Here is the masterpiece in its original form

``````foo <- function(x) {
if (x > 2) "a"
else if (x < 2) "b"
else if (x == 1) "c"
else "d"
}``````

And here it is with `case_when()`.

``````foo2 <- function(x) {
case_when(
x > 2  ~ "a",
x < 2  ~ "b",
x == 1 ~ "c",
TRUE   ~ "d"
)
}``````

And here are our foos in action to prove that `foo2()` is vectorized.

``````x <- c(3, 2, 1)
foo(x)``````
``````## Warning in if (x > 2) "a" else if (x < 2) "b" else if (x == 1) "c" else
## "d": the condition has length > 1 and only the first element will be used``````
``## [1] "a"``
``foo2(x)``
``## [1] "a" "d" "b"``

Notice that

1. `case_when()` returns a single case for each element, the first case whose left hand side evaluates to `TRUE`
2. The left hand side of the last case evaluates to `TRUE` no matter what the value of `x` is (In fact, the left hand side is `TRUE`). This is an easy way to add an `else` clause to the end of `case_when()`.

Now let’s look at the unusual syntax of `case_when()`.

case_when() syntax

``````foo2 <- function(x) {
case_when(
x > 2  ~ "a",
x < 2  ~ "b",
x == 1 ~ "c",
TRUE   ~ "d"
)
}``````

Each argument of `case_when()` is a pair that consists of a logical test on the left hand side and a piece of code on the right hand side.
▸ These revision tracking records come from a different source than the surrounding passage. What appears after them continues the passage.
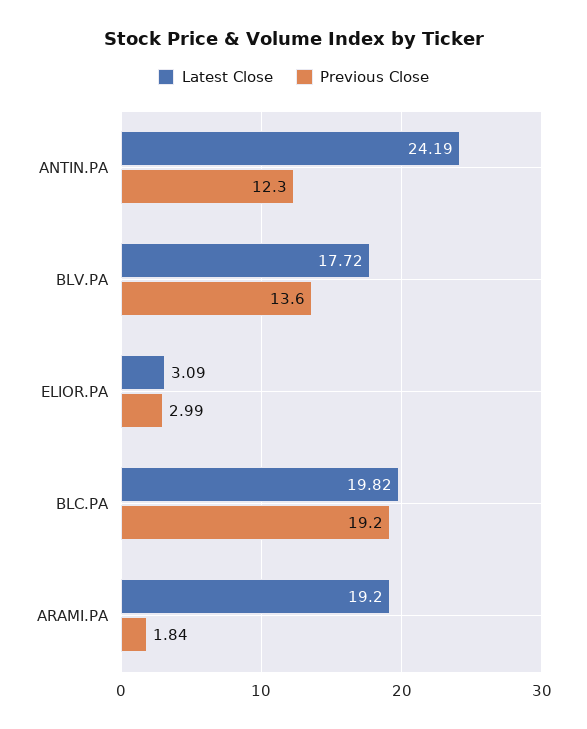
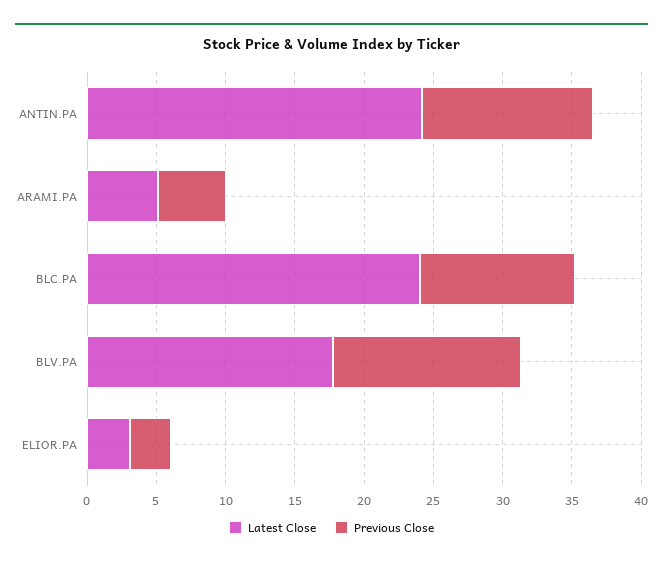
  {
    "Latest Close": {
      "ANTIN.PA": 24.19,
      "BLV.PA": 17.72,
      "ELIOR.PA": 3.09,
-     "BLC.PA": 19.82,
+     "BLC.PA": 24,
-     "ARAMI.PA": 19.2
+     "ARAMI.PA": 5
    },
    "Previous Close": {
      "ANTIN.PA": 12.3,
      "BLV.PA": 13.6,
      "ELIOR.PA": 2.99,
-     "BLC.PA": 19.2,
+     "BLC.PA": 11,
-     "ARAMI.PA": 1.84
+     "ARAMI.PA": 5
    }
  }

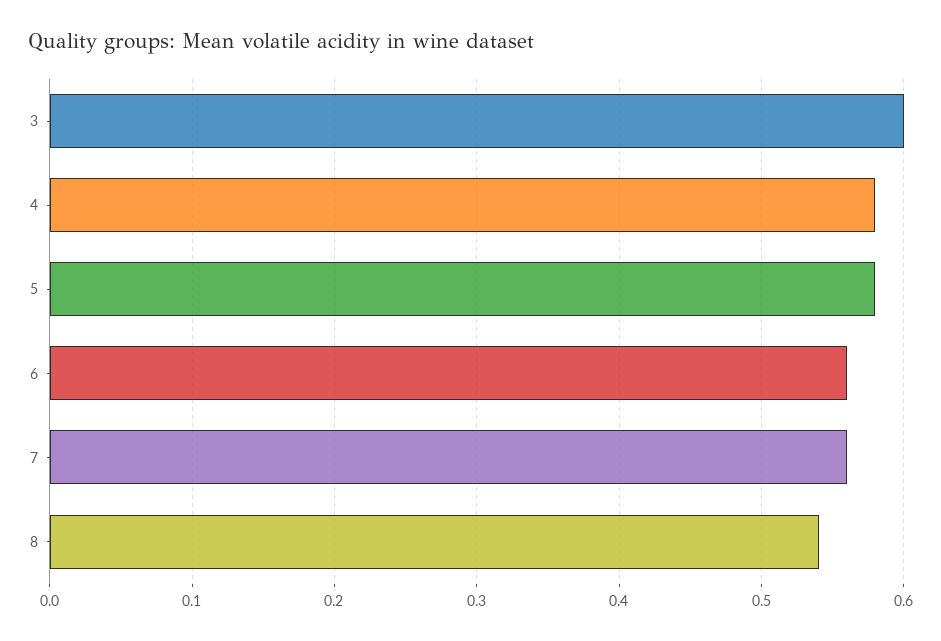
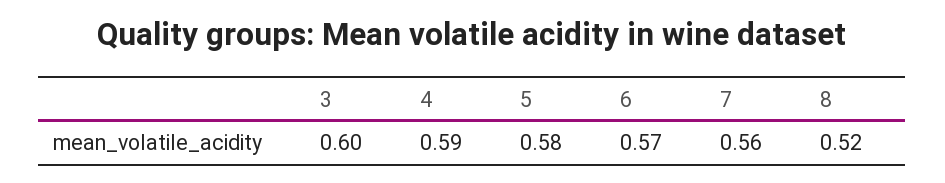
  {
    "3": 0.6,
-   "4": 0.58,
+   "4": 0.59,
    "5": 0.58,
-   "6": 0.56,
+   "6": 0.57,
    "7": 0.56,
-   "8": 0.54
+   "8": 0.52
  }

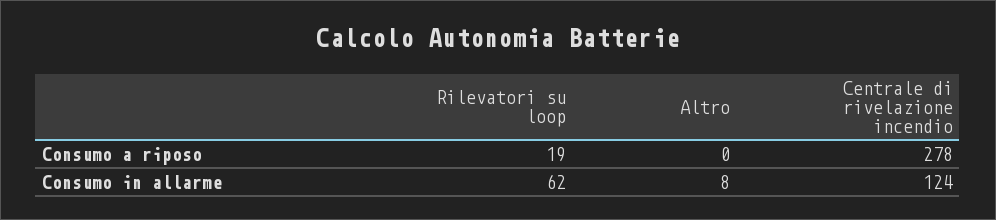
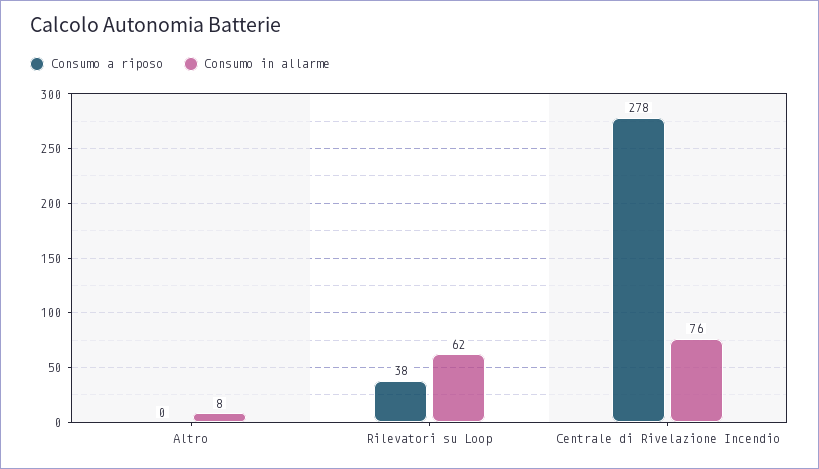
  {
    "Consumo a riposo": {
-     "Rilevatori su loop": 19,
+     "Rilevatori su loop": 38,
      "Altro": 0,
      "Centrale di rivelazione incendio": 278
    },
    "Consumo in allarme": {
      "Rilevatori su loop": 62,
      "Altro": 8,
-     "Centrale di rivelazione incendio": 124
+     "Centrale di rivelazione incendio": 76
    }
  }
The two are always separated by a `~`.

Like `if_else()`, `case_when()` expects each case to return the same type of output. So keep those NA types handy: `NA`, `NA_integer_`, `NA_real_`, `NA_complex_`, `NA_character_`.

Final Challenge

• Rewrite the multi-part version of `clean()` to use `case_when()`, which will allow `clean()` to handle vectors. Retain each case. Assume where necessary that `clean()` will only work with real numbers. Then click Submit Answer.
``````clean <- function(x) {
if (x == -99) NA
else if (x == ".") NA
else if (x == "") NA
else if (x == "NaN") NA
else x
}``````
``"Use NA's that have the right type."``
``````clean <- function(x) {
case_when(
x == -99 ~ NA_real_,
x == "." ~ NA_real_,
x == "" ~ NA_real_,
x == "NaN" ~ NA_real_,
TRUE ~ x
)
}``````
``strict_check('And if you noticed that a vector of real numbers would never contain ".", "", and "Nan" because they are strings, you are of course right. Thanks for playing along with the charade.')``

Congratulations!

You’ve learned how to alter the control flow of your functions with:

• `if`
• `else`
• `return()`
• `stop()`
• `stopifnot()`
• `ifelse()`

Not only that, you tackled two advanced methods: dplyr’s `if_else()` and dplyr’s `case_when()`.